Employers, Start Hustling
The Equal Employment Opportunity Commission (EEOC) says that it has decided to require employers to submit 2018 and 2017 compensation data with their EEO-1 Reports, which are due September 30. Here is the statement on the EEOC homepage:
Notice of Immediate Reinstatement of Revised EEO-1: Pay Data Collection for Calendar Years 2017 and 2018
EEO-1 filers should begin preparing to submit Component 2 data for calendar year 2017, in addition to data for calendar year 2018, by September 30, 2019, in light of the court’s recent decision in National Women’s Law Center, et al., v. Office of Management and Budget, et al., Civil Action No. 17-cv-2458 (D.D.C.). The EEOC expects to begin collecting EEO-1 Component 2 data for calendar years 2017 and 2018 in mid-July, 2019, and will notify filers of the precise date the survey will open as soon as it is available.
Filers should continue to use the currently open EEO-1 portal to submit Component 1 data from 2018 by May 31, 2019.
The Saga Continues
If you have been following the EEO-1 comp data saga (links to all of our prior posts below), you will remember that the order issued by Judge Tanya Chutkan last week said that the EEOC was required to collect 2018 compensation data by September 30. She also directed the EEOC to require employers to submit comp data for one additional year. The EEOC’s choices were to:
- Require 2017 comp data, which would be due on September 30, along with the 2018 data.
- OR require 2019 comp data, which would be due in 2020, since 2019 is still in progress.

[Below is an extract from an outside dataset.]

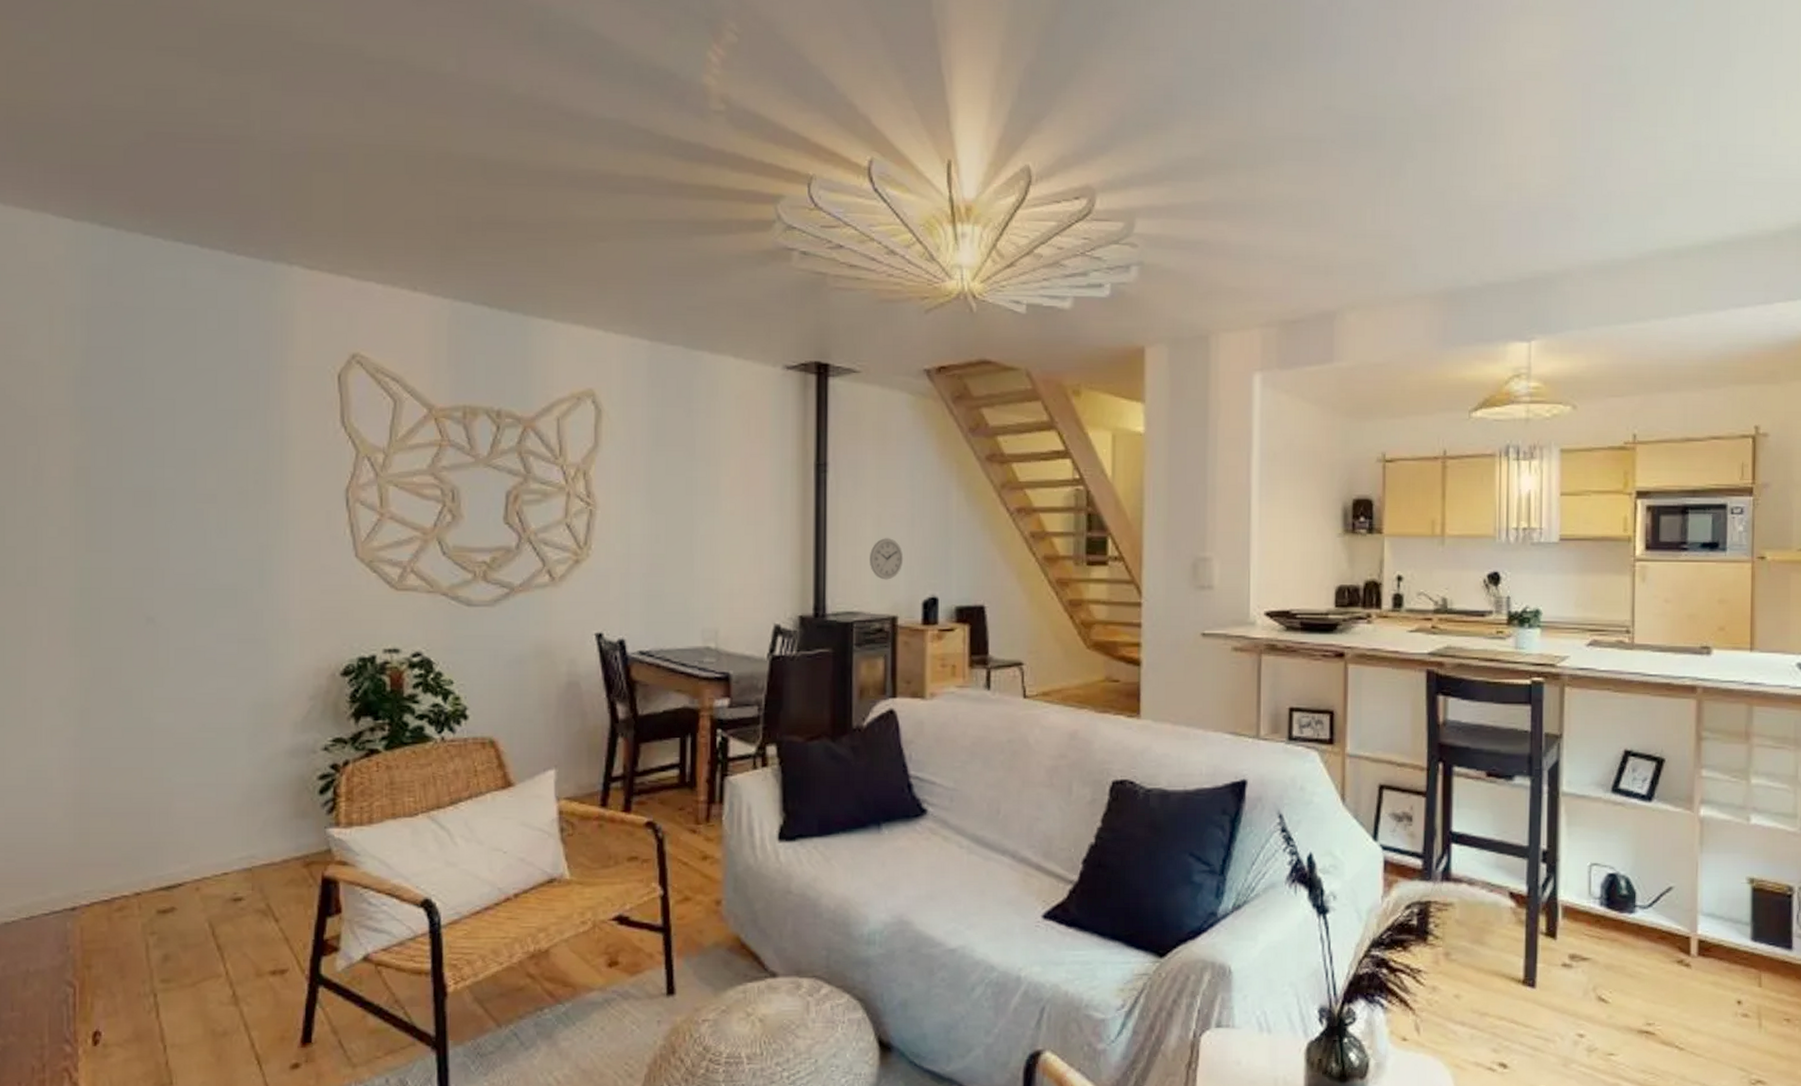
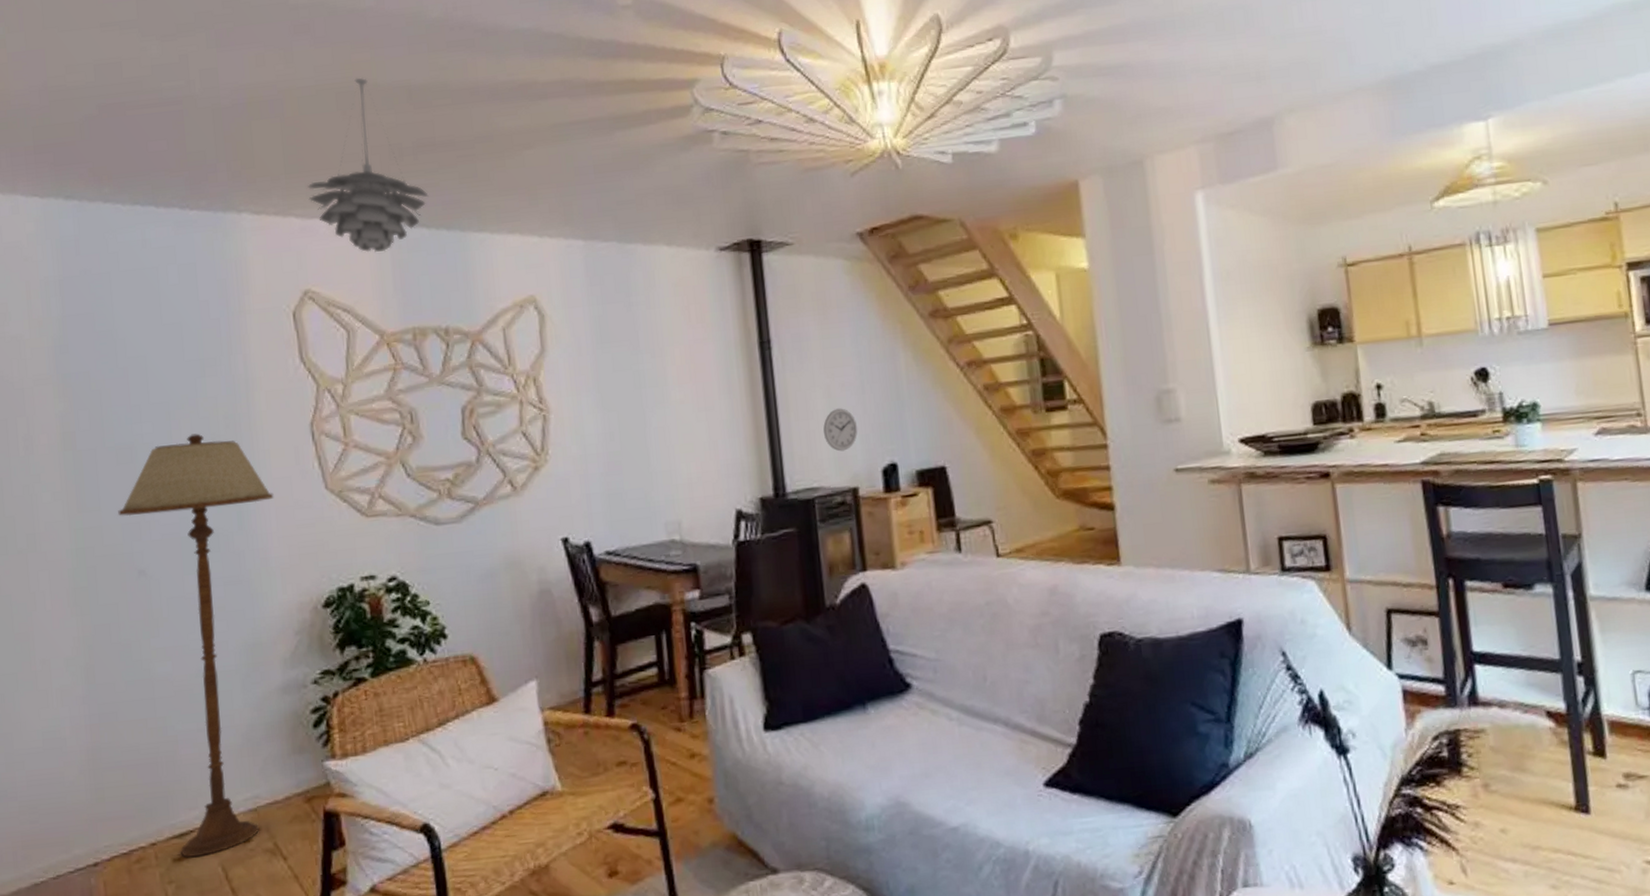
floor lamp: none [130,485,300,911] -> present [118,433,274,858]
pendant light: none [366,143,494,326] -> present [307,77,429,253]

I had predicted that the EEOC would choose 2019, just because that would give the agency and employers more time. After all, the EEOC had told Judge Chutkan that it barely had the capacity to handle the 2018 data this soon.
The EEOC’s choice of 2017 means that employers will really have to scramble.
The EEOC portal for submission of EEO-1 compensation data is expected to open in mid-July. Compensation data for 2018 and 2017 must be submitted no later than September 30. “Category 1” EEO-1 data (the usual stuff) must be submitted by the end of this month, May 31.
Will the government appeal Judge Chutkan’s decision? We should know very soon. But even if there is an appeal, the government would also have to file a motion to stay (suspend) her order, and the appeals court would have to grant the stay, to keep the order from being in effect while the appeal is pending.
“Hope for the best, but prepare for the worst” seems to be the best advice.